- **Provided text**:
···

What does Theresa May's and Donald Trump's 'special relationship' really mean?
We all want to be special. Some people think they are special. Others think that rainbows and the uncompromising love of a mother for her child are special. However, if you’ve followed much of the coverage of Theresa May’s visit to America last month you’d be forgiven for thinking that there is nothing more special than “the special relationship”. So what’s so special about it? And what are its implications for Britain under the right-wing administration of Donald Trump and with Theresa May’s vision for Brexit? SPOILER ALERT: The implications are very special.
Theresa May’s political Hajj – what we learned about the latest chapter of the special relationship
Last month’s visit to America was an important moment in Theresa May’s career as unelected Prime Minister. By all accounts this possibly difficult encounter went quite well. And by “all accounts” I mean the Prime Minister’s press office and all media outlets that repeated these claims.
To be fair, Trump was charming by his usual standards, and the fact that he didn’t (publicly, at least) molest our Prime Minster is a huge win. Another success hailed by the May camp was Trump’s commitment to NATO, which he demonstrated by making absolutely no mention of a commitment to NATO. May’s bonus prize came on the topic of torture, where despite still thinking torture was a great idea, Trump said he would defer to his defence secretary, “MAD DOG” Mattis, on whether to make torture official policy. Presumably it’s exactly this sort of good behaviour that earned him his invitation of a “full English” state visit to the UK. Providing Trump with further opportunity to prove his worth by not (publicly, at least) molesting the Queen.

···

- **Task input**:
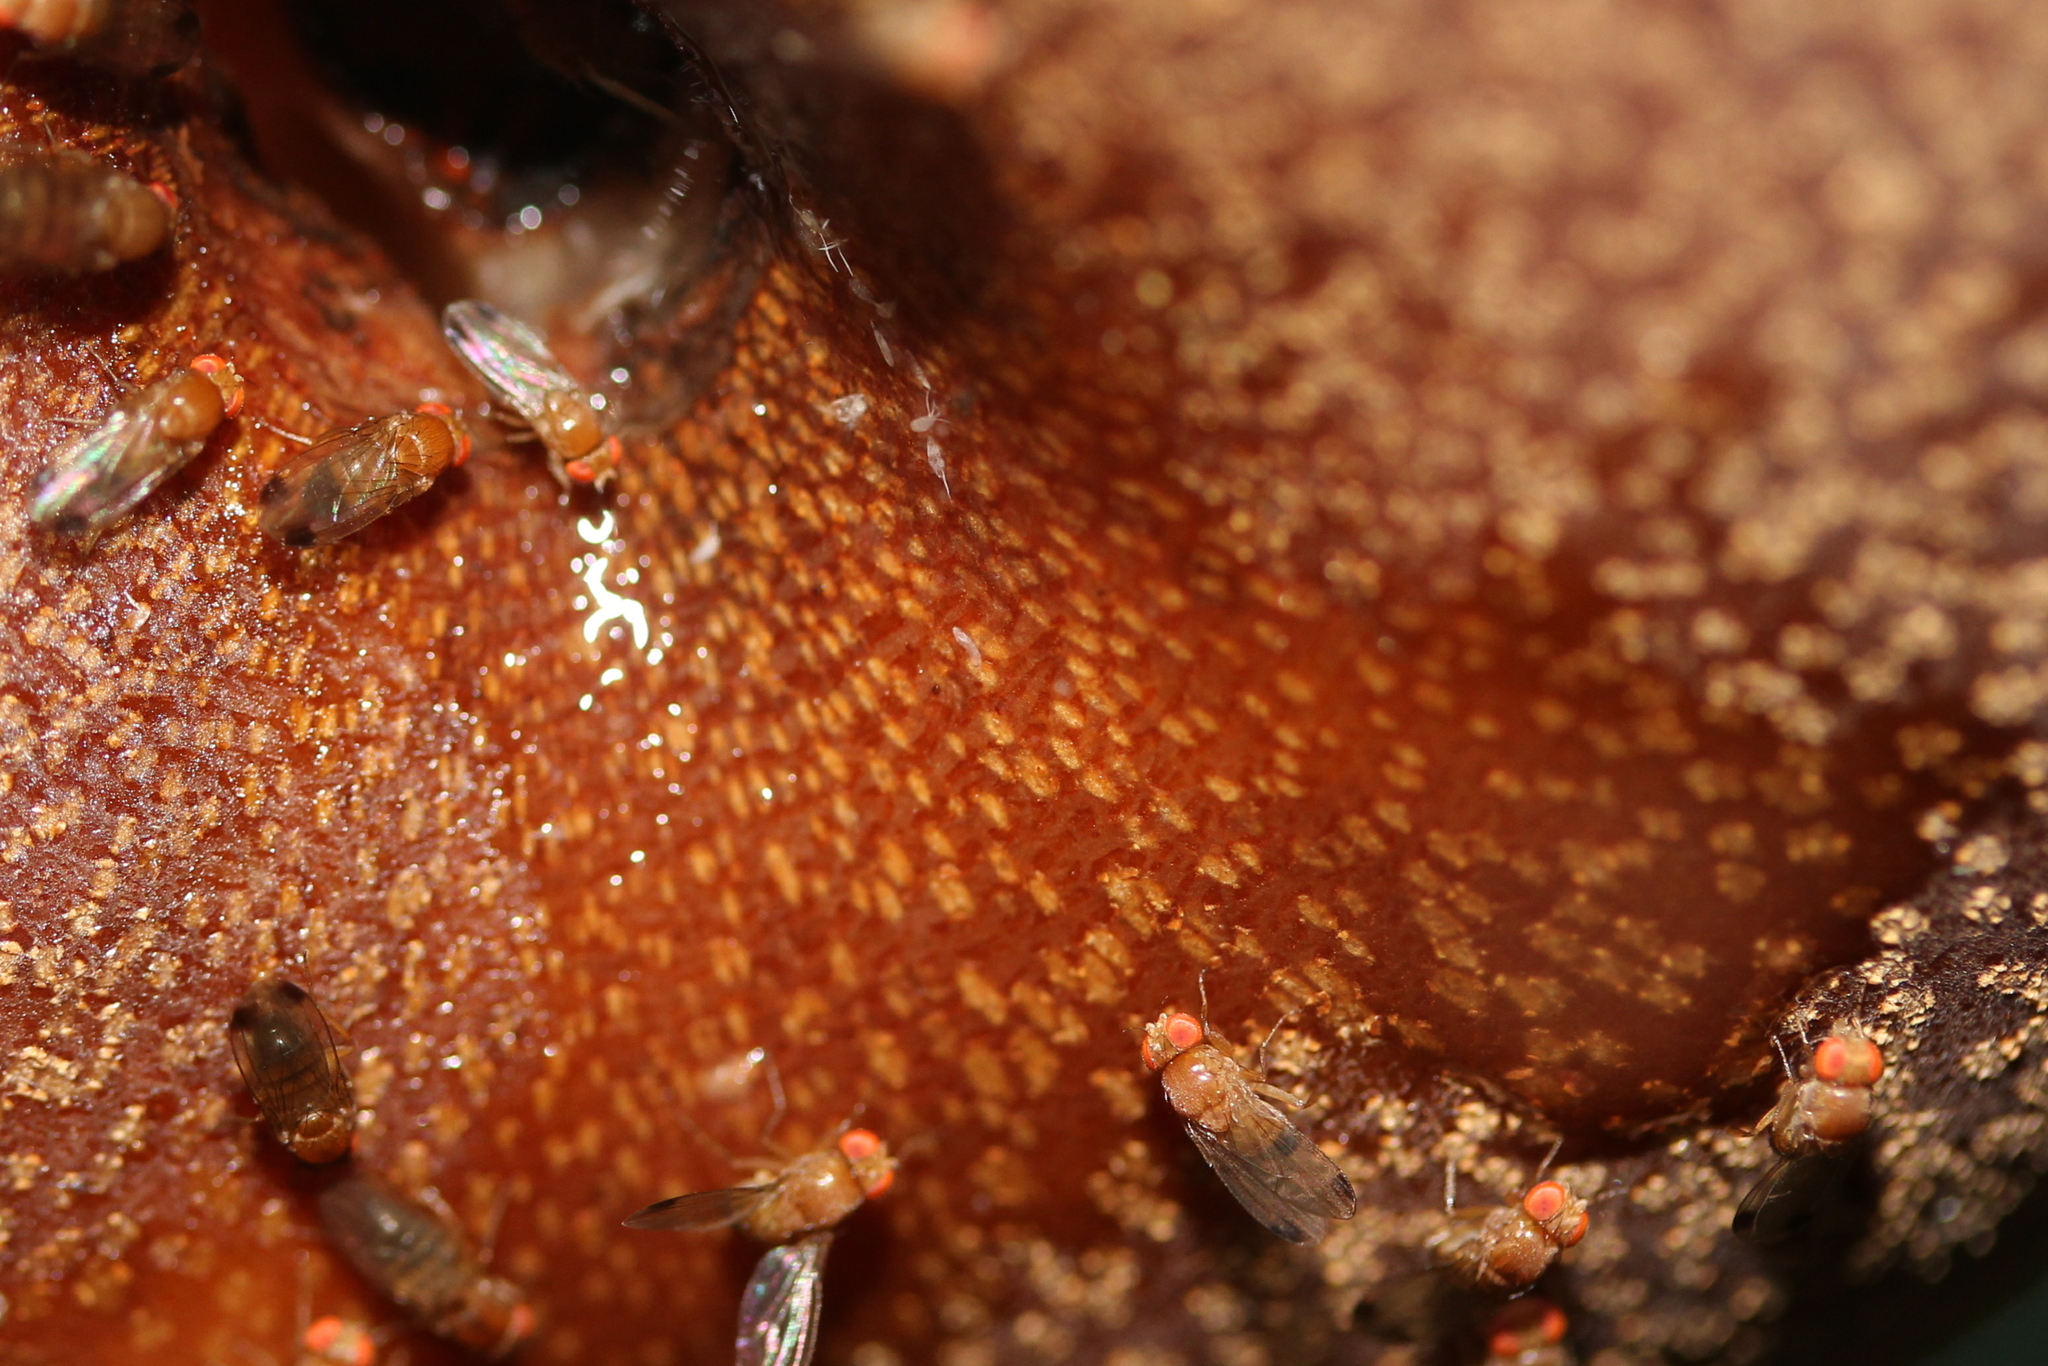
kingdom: Animalia
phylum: Arthropoda
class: Insecta
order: Diptera
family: Drosophilidae
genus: Drosophila
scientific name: Drosophila suzukii
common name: Spotted-wing drosophila
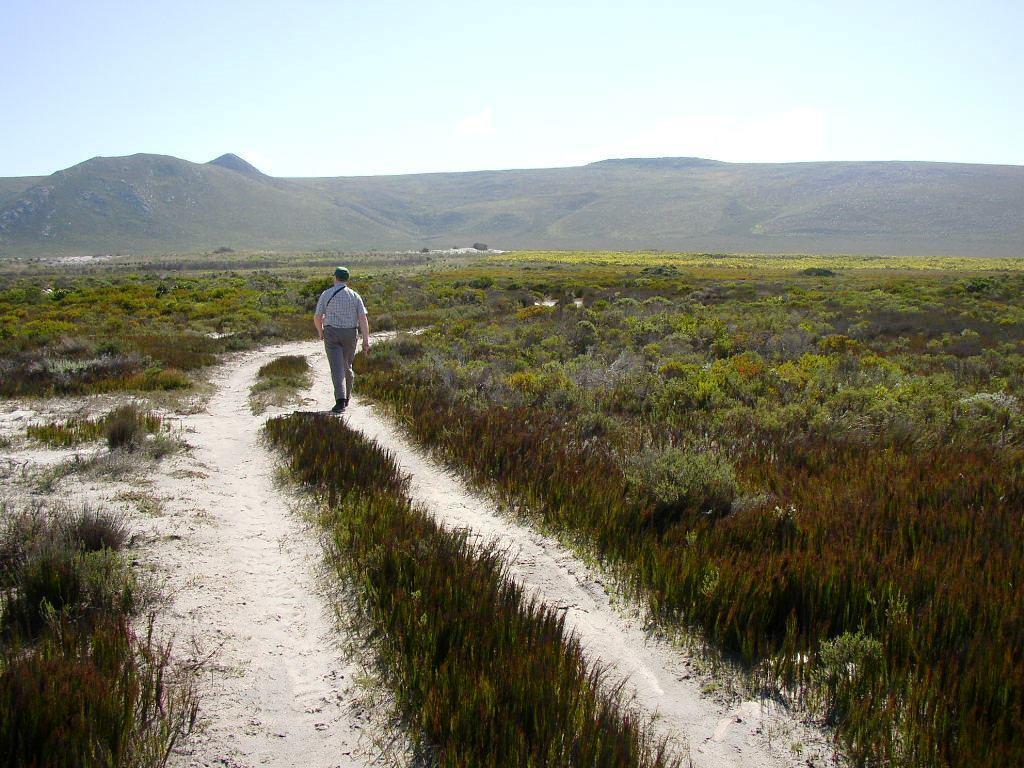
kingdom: Plantae
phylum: Tracheophyta
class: Liliopsida
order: Poales
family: Restionaceae
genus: Elegia
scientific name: Elegia microcarpa
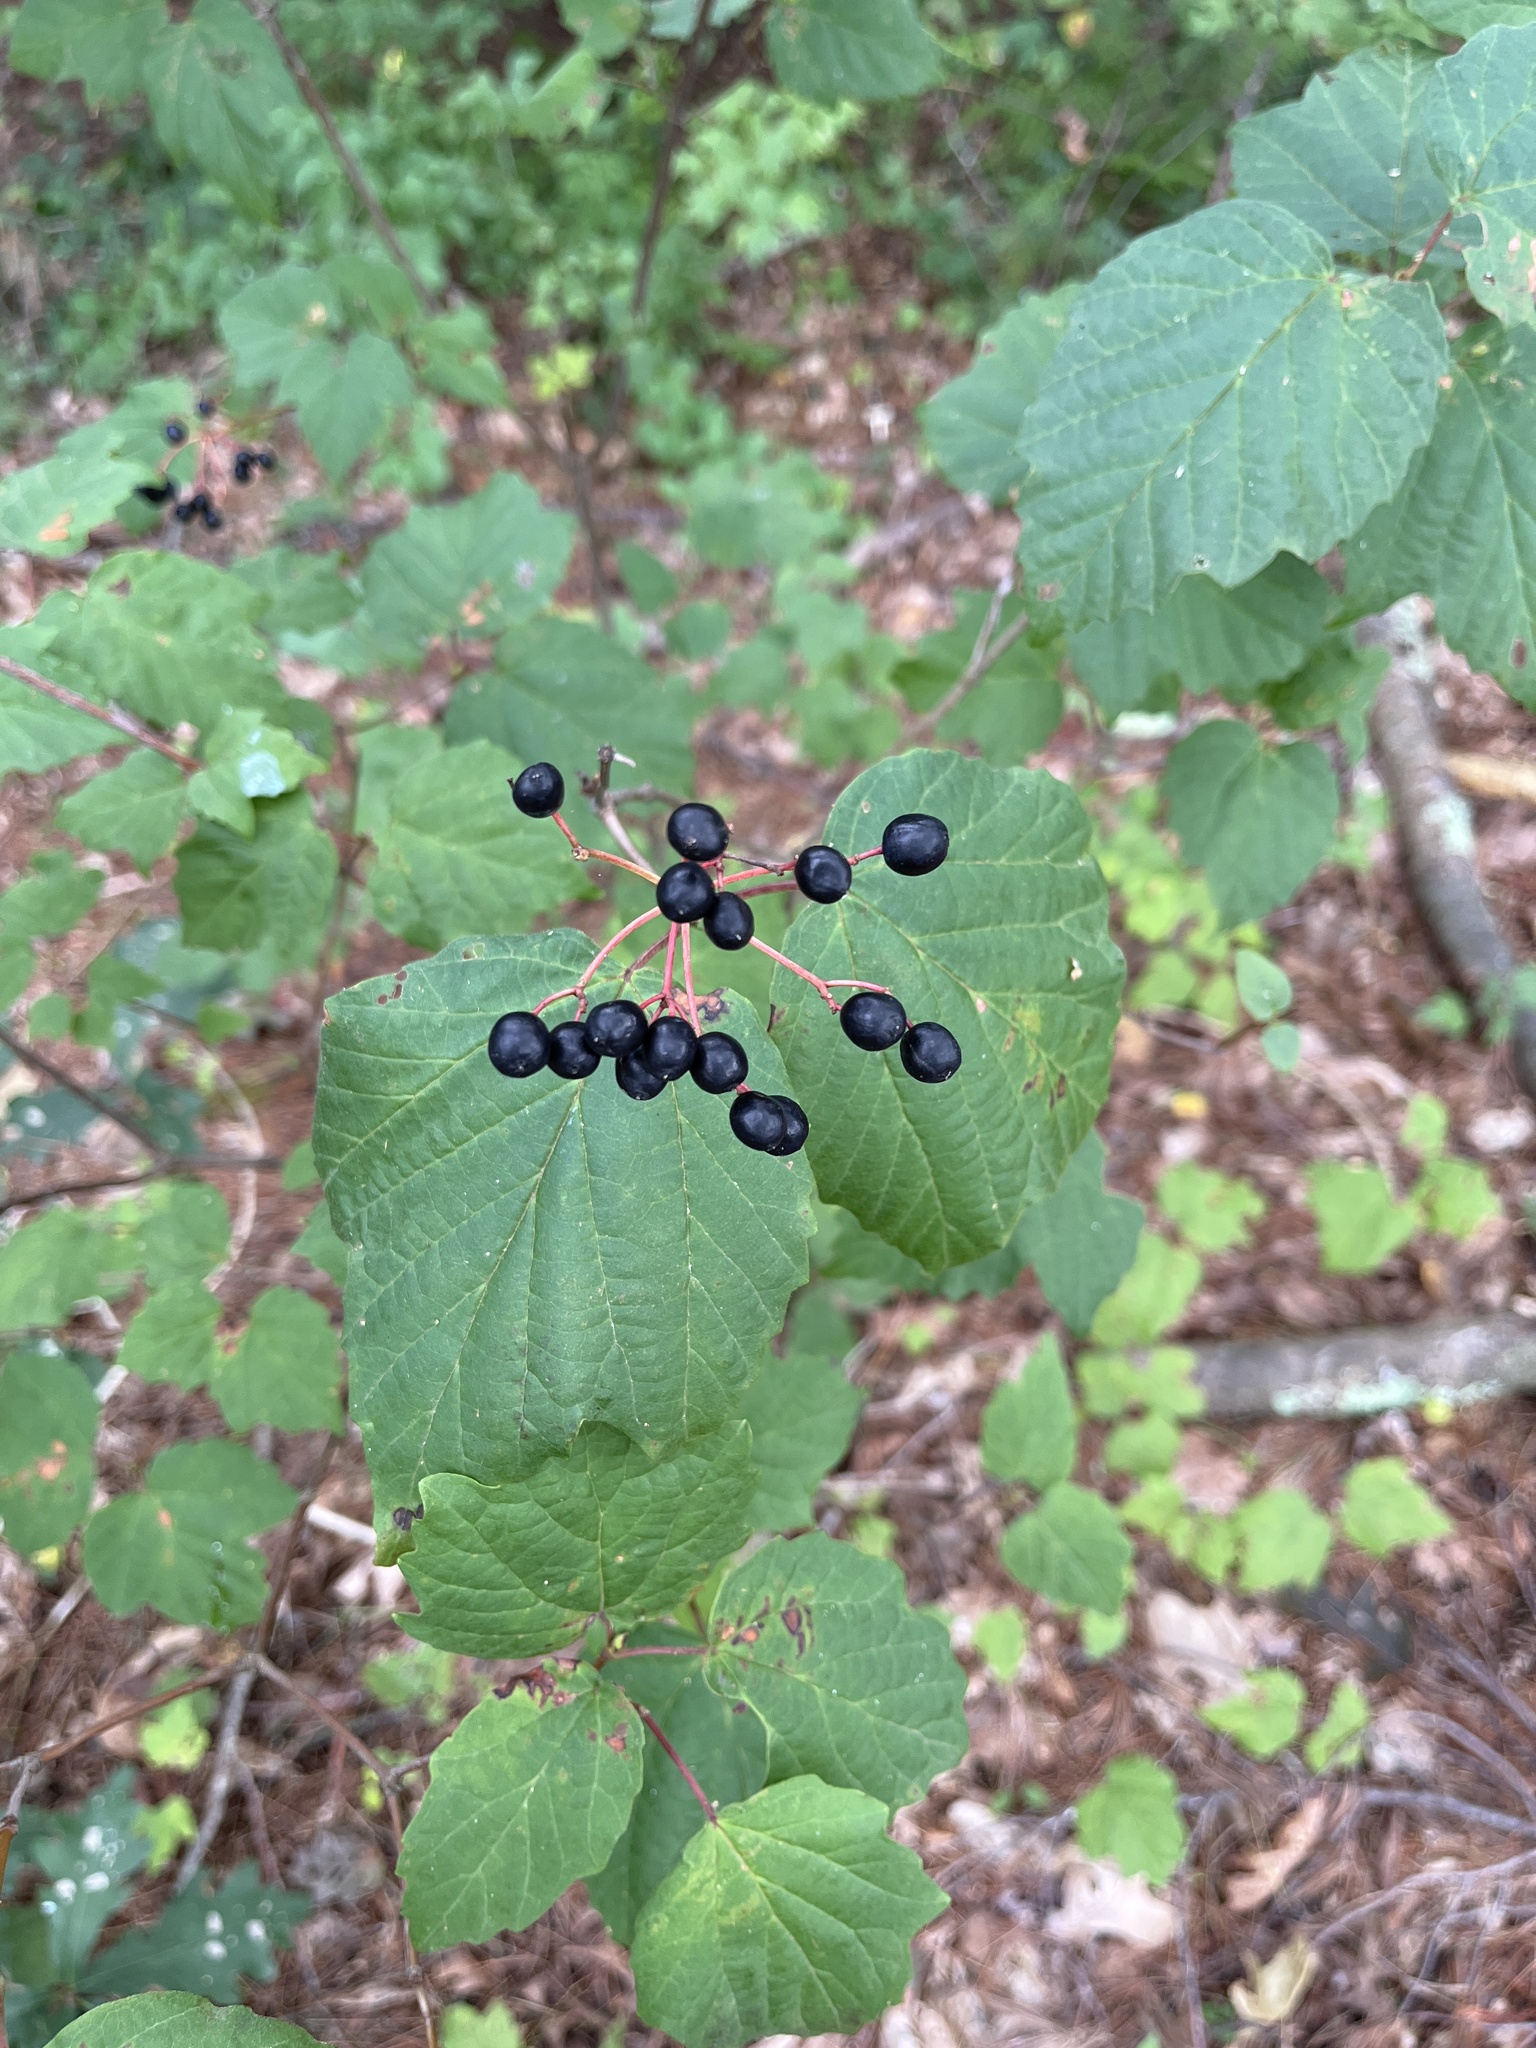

···

- **Exercises**:
1. Format the stretch of the records from the line containing "scientific name: Drosophila suzukii" through the end of the records as a numbered list, skipping blank lines and leaving out the pictures.
2. Resume the piece on the special relationship between Theresa May and Donald Trump from its last sentence.

- **Answers below**:
1.
1. scientific name: Drosophila suzukii
2. common name: Spotted-wing drosophila
3. kingdom: Plantae
4. phylum: Tracheophyta
5. class: Liliopsida
6. order: Poales
7. family: Restionaceae
8. genus: Elegia
9. scientific name: Elegia microcarpa

2.
This is a sad and strange way of measuring the success of a state visit between supposedly equal partners. Many people were disappointed with May for not raising the concerns held by millions of her own citizens about the President’s overt misogyny or racism. To be fair, May made it clear before the visit that she wouldn’t be raising the issue of misogyny. To her, the mere fact that she has her very own vagina is a strong enough statement. Perhaps it was. If only her vagina was Muslim.
In all seriousness, the lack of spine demonstrated by May throughout this entire trip was as pathetic as it was unsurprising. The result of the EU referendum was a shocking blow to the government and has left Britain’s ruling elite at risk of becoming pariahs amongst global counterparts that are serious about the “free” movement of capital. We knew therefore, even before she flew out to America that a subservient special relationship would be well and truly back on the table - Britain’s dire need for a trade deal with America ensured this.
That being said, what did surprise even many of the members of May’s own party, was what happened the day after she left Trump. Her complete silence on the issue of the inhumane ban on all refugees, as well as Muslims from seven countries, showed that her interpretation of the special relationship is so extreme that she is no longer able to even pay lip service to basic human values. In stark contrast, we witnessed Merkel remind Trump of his nation’s obligations under the Geneva Convention on Refugees. We now see exactly how special the special relationship has become.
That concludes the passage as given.